The Reserve Bank of India (RBI) Governor Duvvuri Subbarao is absolutely right in maintaining that it is “inaccurate, unfair and misleading” to attribute the current economic slowdown to tight monetary policy. The moderation of growth over the past two years is largely a result of bruised investor confidence. This in turn is a product of Government’s policy paralysis, reflected in projects getting mired because of investment bottlenecks, many created by the lack of a coherent approach towards land acquisition and environmental clearances. Subbarao is also not wrong in noting that the RBI’s flexibility in bringing down interest rates was constrained by the Government’s fiscal profligacy, particularly during 2009-12. Given the Government’s lack of any intent to put its fiscal house in order until the latter half of 2012, and wholesale price inflation levels hovering around 9 to 10 per cent for much of 2010 and 2011, the RBI couldn’t have risked embarking on an aggressive rate cutting spree then.

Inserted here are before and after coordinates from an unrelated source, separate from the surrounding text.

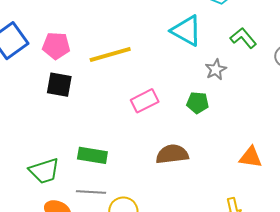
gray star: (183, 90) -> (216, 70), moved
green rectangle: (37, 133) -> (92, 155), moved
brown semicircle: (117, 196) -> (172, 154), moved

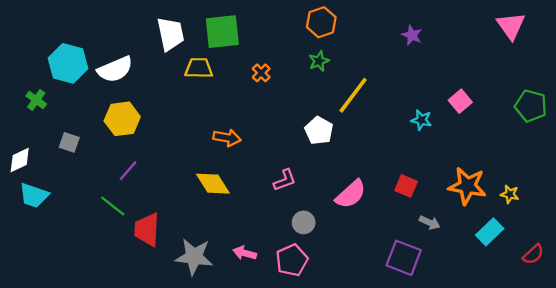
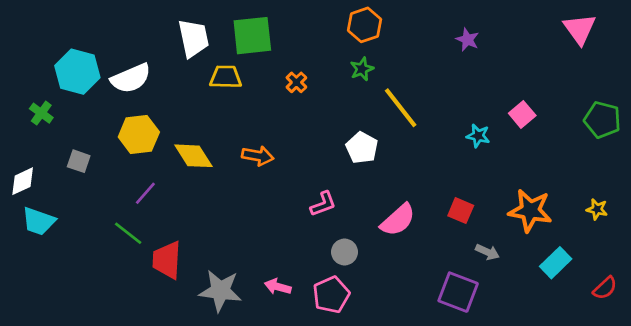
yellow line: (353, 95) -> (401, 108), turned -75
yellow diamond: (213, 184) -> (194, 156), moved
yellow star: (510, 194) -> (597, 209), moved

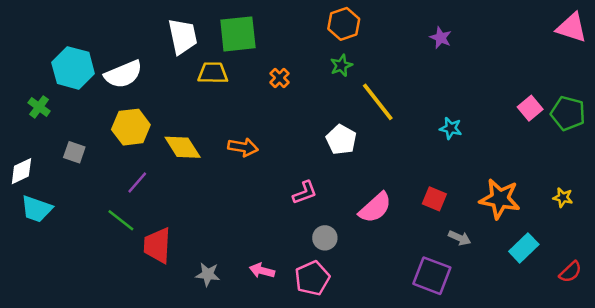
pink triangle: (580, 29) -> (572, 28), moved, turned -36
pink square: (522, 114) -> (530, 108), moved
gray star: (220, 291) -> (208, 274), size x0.6

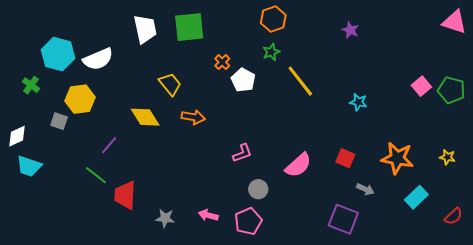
yellow trapezoid: (213, 73) -> (170, 84), moved, turned 50
yellow hexagon: (131, 127) -> (80, 99), moved
white pentagon: (341, 140) -> (243, 80), moved

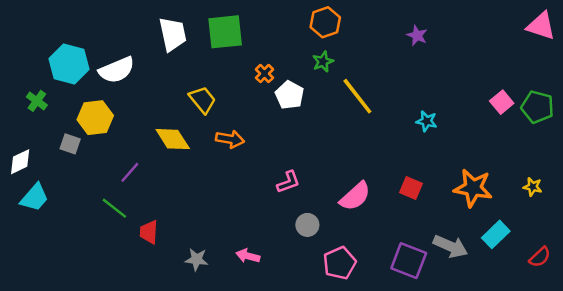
cyan trapezoid: (29, 166) -> (34, 197), turned -68
gray arrow: (365, 189) -> (450, 246), moved, size x1.6
red trapezoid: (125, 195) -> (149, 232), size x0.7
pink pentagon: (248, 221) -> (340, 263), moved

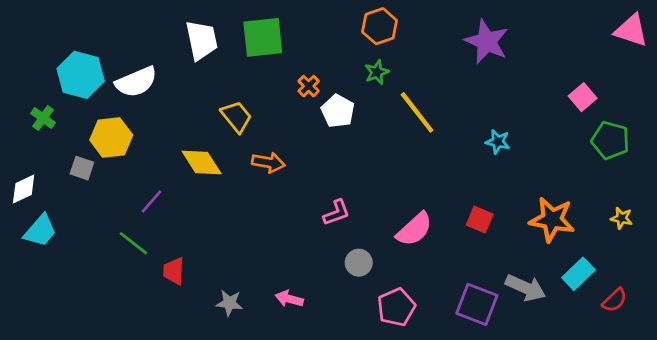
purple star: (417, 35) -> (487, 42), size x1.8
pink square: (502, 102) -> (583, 97), moved
green pentagon: (537, 107) -> (610, 140), moved
red semicircle: (540, 257) -> (615, 300), moved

But all this is history. The RBI Governor’s parting shots at the Government, or the present Finance Minister’s not-so-veiled criticism of his predecessor’s inaction, may generate a useful debate about what led to the present crisis. But it will not help in dealing with the problem at hand, which is not inflation as much as a deepening growth and investment slowdown. There can be no clearer confirmation of this than the Central Statistics Office’s data released on Friday, which shows the annual growth in GDP and gross fixed capital formation for the April-June quarter at 4.4 per cent and minus 1.2 per cent respectively. Together with a measly 1.6 per cent growth in real private consumption expenditure, the numbers suggest a drying up of both investment and disposable incomes. Without growth returning, India cannot hope to attract the foreign capital flows necessary to stabilise the rupee and contain the impact of imported inflation.
The situation today demands a coordinated response from the Government and the RBI, one that identifies growth as the dominant concern. The Government’s focus should be on fiscal consolidation, with emphasis on redirecting the savings from compressed subsidies and other wasteful consumption spending towards public investment in infrastructure projects that have the maximum ‘multiplier effect’. This should be complemented by aggressive repo rate cuts and lower cash reserve requirements for banks from the RBI’s side. If nothing else, it will reduce the interest outgo for cash-strapped firms and spur construction activity because of cheaper home loans. Subbarao will be remembered as a Governor who resisted the Government’s attempts at dictating monetary policy and undermining the RBI’s autonomy. He has made the point and is going out without losing the battle. One hopes Subbarao’s successor is able to adopt a more accommodative monetary stance on the clear understanding that the Government will keep its side of the bargain.